Now, DHS will also consider the use of other public benefits when deciding on visa applications. These include the Supplemental Nutrition Assistance Program (SNAP, formerly food stamps) and federally funded health insurance. In contrast to the relatively small population that uses TANF, more than 36 million people receive SNAP benefits. Under the new rule, if a person relies on a program like SNAP for more than 12 months over a three-year period, they may be considered a public charge. This includes people who are employed. As we’ve reported in the past, many people who work full-time in low-wage jobs are still eligible to receive public benefits like SNAP.
Denials of visas for poor immigrants on public charge grounds have spiked in recent years, even without this policy. The State Department rejected more than 12,000 people last year, up from 1,033 in 2016, Politico reports.

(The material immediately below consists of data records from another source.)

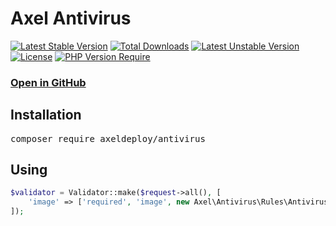 # Axel Antivirus

[![Latest Stable Version](http://poser.pugx.org/axelhub/antivirus/v)](https://packagist.org/packages/axelhub/antivirus) [![Total Downloads](http://poser.pugx.org/axelhub/antivirus/downloads)](https://packagist.org/packages/axelhub/antivirus) [![Latest Unstable Version](http://poser.pugx.org/axelhub/antivirus/v/unstable)](https://packagist.org/packages/axelhub/antivirus) [![License](http://poser.pugx.org/axelhub/antivirus/license)](https://packagist.org/packages/axelhub/antivirus) [![PHP Version Require](http://poser.pugx.org/axelhub/antivirus/require/php)](https://packagist.org/packages/axelhub/antivirus)

### [Open in GitHub](https://github.com/axeldeploy/antivirus)

## Installation

<pre>composer require axeldeploy/antivirus</pre>

## Using

```php
$validator = Validator::make($request->all(), [
    'image' => ['required', 'image', new Axel\Antivirus\Rules\Antivirus()]
]);
```
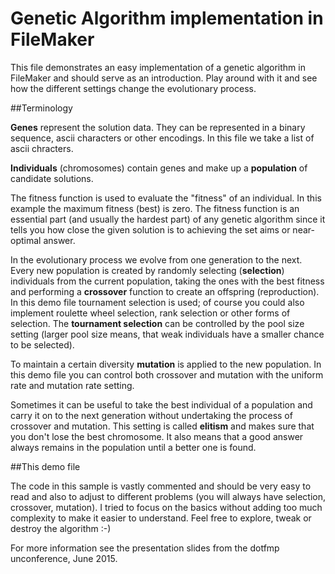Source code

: # Genetic Algorithm implementation in FileMaker
This file demonstrates an easy implementation of a genetic algorithm in FileMaker and should serve as an introduction. Play around with it and see how the different settings change the evolutionary process.

##Terminology

**Genes** represent the solution data. They can be represented in a binary sequence, ascii characters or other encodings. In this file we take a list of ascii chracters.

**Individuals** (chromosomes) contain genes and make up a **population** of candidate solutions.

The fitness function is used to evaluate the "fitness" of an individual. In this example the maximum fitness (best) is zero. The fitness function is an essential part (and usually the hardest part) of any genetic algorithm since it tells you how close the given solution is to achieving the set aims or near-optimal answer.

In the evolutionary process we evolve from one generation to the next. Every new population is created by randomly selecting (**selection**) individuals from the current population, taking the ones with the best fitness and performing a **crossover** function to create an offspring (reproduction). In this demo file tournament selection is used; of course you could also implement roulette wheel selection, rank selection or other forms of selection. The **tournament selection** can be controlled by the pool size setting (larger pool size means, that weak individuals have a smaller chance to be selected).

To maintain a certain diversity **mutation** is applied to the new population. In this demo file you can control both crossover and mutation with the uniform rate and mutation rate setting.

Sometimes it can be useful to take the best individual of a population and carry it on to the next generation without undertaking the process of crossover and mutation. This setting is called **elitism** and makes sure that you don't lose the best chromosome. It also means that a good answer always remains in the population until a better one is found.

##This demo file

The code in this sample is vastly commented and should be very easy to read and also to adjust to different problems (you will always have selection, crossover, mutation). I tried to focus on the basics without adding too much complexity to make it easier to understand. Feel free to explore, tweak or destroy the algorithm :-)

For more information see the presentation slides from the dotfmp unconference, June 2015.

The new rule was scheduled to take effect in October of 2019, but it was blocked by a federal judge in the Southern District of New York. The Supreme Court ruling allows the policy to move forward while other lawsuits challenging it work their way through the lower courts. It’s important to note this decision did not consider the merits of the rule itself; the justices instead reversed a decision to freeze the rule nationwide while the 2nd U.S. Circuit Court of Appeals makes a decision. It’s possible an appeal from the ruling made by the Court of Appeals could make its way back to the Supreme Court, resulting in an eventual judgement on the rule itself.
Still, the real impact of the policy change may be felt among low-income immigrant families long before they apply for green cards. Knowing that applying for food stamps may someday count against them in a visa application will likely sway people against signing up for SNAP. In fact, as we reported in 2018, immigrant use of the program plummeted after Trump took office. At the time, public health advocates attributed the decline to an uptick in anti-immigrant rhetoric and threats of policy changes on the horizon.
“The administration has weaponized DHS to make it harder for immigrants to find a home, build a family and participate in our society,” said Sam Brooke, deputy legal director of the Southern Poverty Law Center, in a statement. “The rule is just the latest effort in the Trump administration’s relentless attack on nonwhite immigrants in our communities and at the border.”
The Supreme Court ruling allows the rule to take effect everywhere except Illinois, where a lower court decision blocking its implementation will remain in place.